Kutipan Halaman
· · · · · · ·

Hari
minggu. Aku bahkan belum keluar sedetik pun dari kos hari ini. Jam 14.37. hujan
turun lumayan deras di luar. Hari ini hari ketiga, dari hujan abu Gunung Kelud
yang besar melanda berbagai kota. Termasuk juga Solo. Alhamdulillah, sekarang
hujan, seperti biasa lagi. Mungkin ini hikmah hujan abu, hujan air yang selalu
kita lihat sudah jadi barang biasa. kita tak pernah mensyukurinya. Sekarang
harus bersyukur dong, bisa membersihkan abu yang menempel di genteng dan
jalanan kota. Subhanallah, Allah memang Maha Kuasa, tanpa kuasa Allah lewat
hujan, kapan kita menghirup udara bersih bebas debu lagi? Kapan kita akan
membersihkan genteng-genteng dari debu?. Pasti sulit ya. Maka dari itu, kita
harus bersyukur pada Allah.
Kini
hujan. Dan aku di kos, bertahan dikos di kamarku yang bocor. Padahal kamar lain
enggak. Memilih kamar kos, suatu keberuntungan mungkin. Tapi di sisi lain
menuntut aku dan mbak nurul untuk lebih sabar dan sabar lagi. Mbak nurul adalah
teman sekamar ku. Anak ilmu dan teknologi pangan angkatan 2012, jadi semester 4.

· · · · · · ·

Baris Data
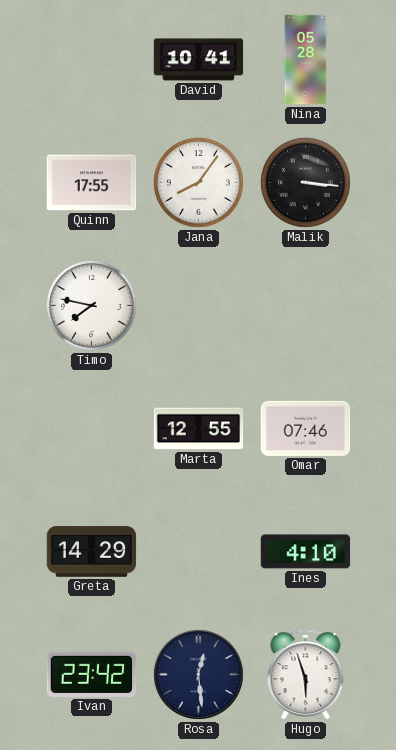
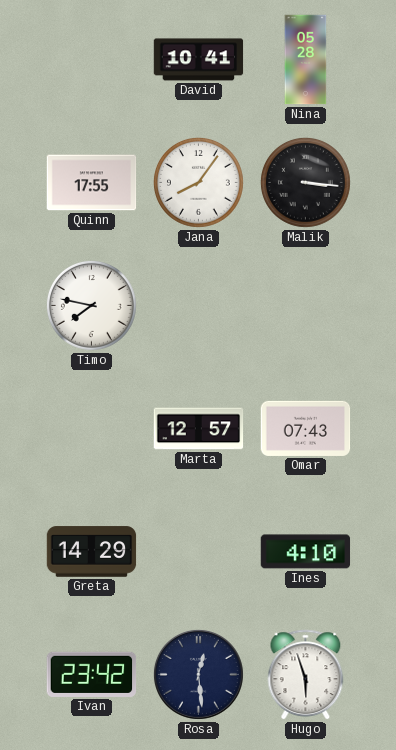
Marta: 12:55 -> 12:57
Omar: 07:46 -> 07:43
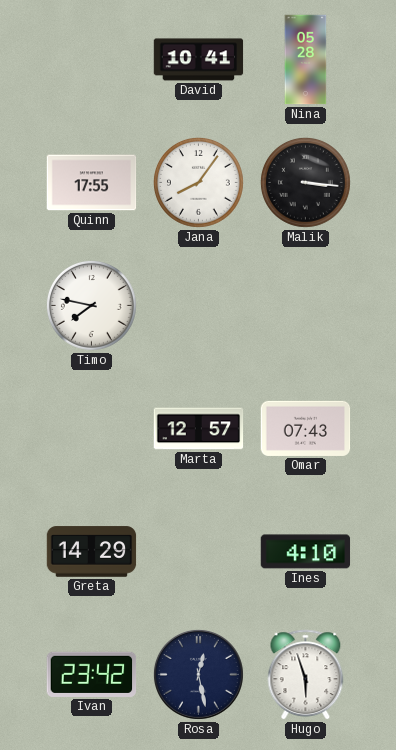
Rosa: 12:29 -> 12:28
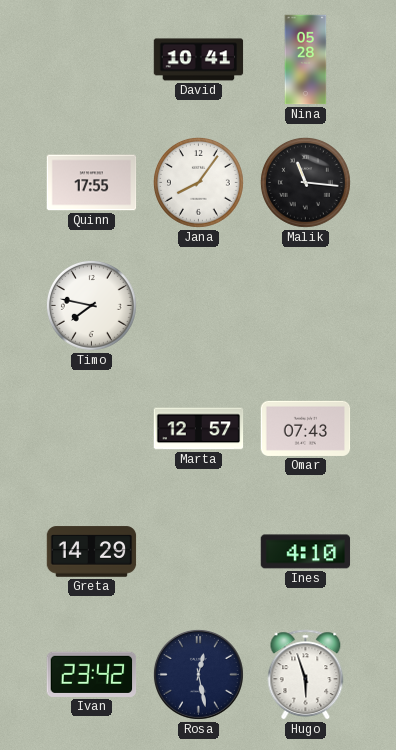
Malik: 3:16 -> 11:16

· · · · · · ·

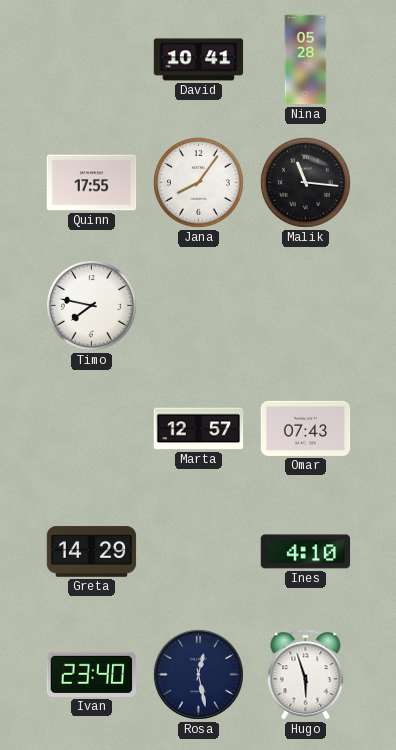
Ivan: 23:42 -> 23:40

· · · · · · ·

Tugas dan Latihan
A - Jawablah pertanyaan berikut berdasarkan kutipan halaman tentang hujan abu Gunung Kelud.
(i) Pukul berapa waktu yang dicatat pada hari Minggu itu?
(ii) Hari ini merupakan hari keberapa sejak hujan abu Gunung Kelud melanda berbagai kota?
(iii) Siapa teman sekamar tokoh "aku", dan dari program studi serta angkatan mana ia berasal?
B - Teruskan catatan harian tentang hujan abu Gunung Kelud itu, mulai dari kalimat terakhirnya.

Jawaban Berurutan
A -
(i) Pukul 14.37.
(ii) Hari ketiga.
(iii) Mbak Nurul, mahasiswa ilmu dan teknologi pangan angkatan 2012.

B -
Aku
mengetik ini, diselingi dengan memeras kain yang menahan air hujan yang masuk
kamarku. Di dinding aku melihat ada tujuh air terjun kecil. Air membentuk garis
lurus, seperti wataknya air mencari tempat yang lebih rendah. Aku tak tahu apa
yang terjadi di balik eternit kamarku, yang jelas kalau dilihat dari sini,
eternit itu masih utuh, apa mungkin bocor di atasnya ya? Entahlah aku pun tak
tahu.
Aku
sudah lapor pada pihak yang berwajib, dalam hal ini adalah mbak Nurul Hidayah,
atau yang akrab kami sapa dengan mbak Enha. Mbak Enha adalah ketua kos. Disini
kami hidup mandiri dalam binaan mbak kos, tidak tinggal serumah dengan ibu kos.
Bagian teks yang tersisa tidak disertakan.